Delegates support chapter government operations, proclamation for Diné Pride Week
FARMINGTON — Before ending the summer session this week, the Navajo Nation Council voted in favor of authorizing chapter governments to continue holding meetings by telephone or by video conference and with a three-person quorum.
Chapter houses have been closed to the public since the first cases of the novel coronavirus were confirmed on the Navajo Nation in March.
Navajo Nation President Jonathan Nez mandated the closures in an executive order to minimize the spread of the new virus in communities.
In April, the council authorized chapter officials to meet by telephone or video conference for them to provide disaster relief services and to discuss issues affecting chapter members during the pandemic.
That resolution ended on July 15.
Under the new resolution, which passed on July 22, this authorization will be in effect until restrictions on large gatherings are lifted.
Council delegates passed a bill to continue operating the tribal government under the fiscal year 2020 budget through March 31, 2021.
When the bill went to the Naa'bik'íyáti' Committee this month, delegates amended it and pushed the end date from Dec. 31 to March 31.
The new fiscal year starts on Oct. 1. Because of the coronavirus, Delegate Raymond Smith Jr. sponsored the bill to carry on the current fiscal year and allow more time for tribal leaders to conduct a thorough budget process for fiscal year 2021.
Delegates approved amending the Navajo Nation Code for the president's line-item veto authority to reflect ballot language that was approved by Navajo voters in 2009.

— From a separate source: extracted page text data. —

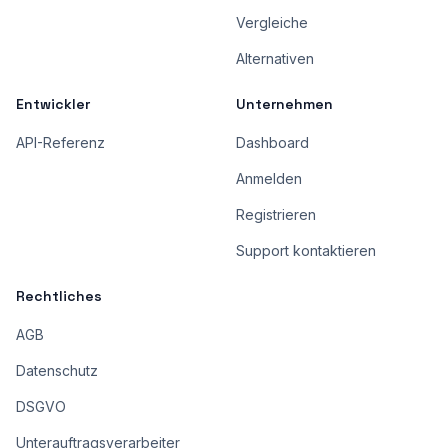
Vergleiche
Alternativen
Entwickler
Unternehmen
API-Referenz
Dashboard
Anmelden
Registrieren
Support kontaktieren
Rechtliches
AGB
Datenschutz
DSGVO
Unterauftragsverarbeiter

The council also passed legislation to proclaim the third week in June of each year as Diné Pride Week on the Navajo Nation.
The annual proclamation would coincide with Pride Month, which recognizes and celebrates the LGBTQ community.

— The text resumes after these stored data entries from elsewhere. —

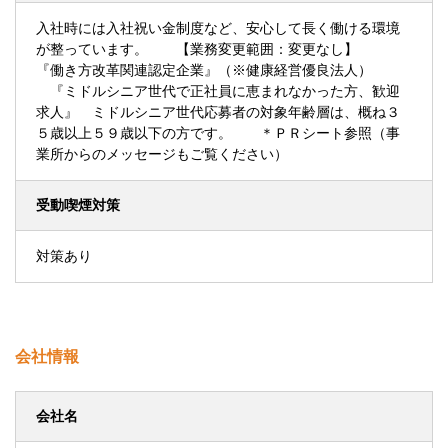
入社時には入社祝い金制度など、安心して長く働ける環境
が整っています。 【業務変更範囲：変更なし】
『働き方改革関連認定企業』（※健康経営優良法人）
『ミドルシニア世代で正社員に恵まれなかった方、歓迎
求人』 ミドルシニア世代応募者の対象年齢層は、概ね３
５歳以上５９歳以下の方です。 ＊ＰＲシート参照（事
業所からのメッセージもご覧ください）
受動喫煙対策
対策あり
会社情報
会社名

Since the bill did not propose changes to policy or laws, it does not go to President Nez's office for his review and consideration.
The council did refer one legislation to the Naa'bik'íyáti' Committee for further discussion.
That bill sought the tribe's support to request Congress to extend the deadline for Native American veterans to file claims or appeals for benefits under the U.S. Department of Veterans Affairs or to file claims or appeals against the Indian Health Service for substandard medical care.
These claims and appeals must be filed while the declaration of a national public health emergency for the COVID-19 pandemic is in effect. The declaration was enacted by the U.S. Department of Health and Human Services.
Health and Human Services Secretary Alex Azar extended the national public health emergency on July 23, according to the department.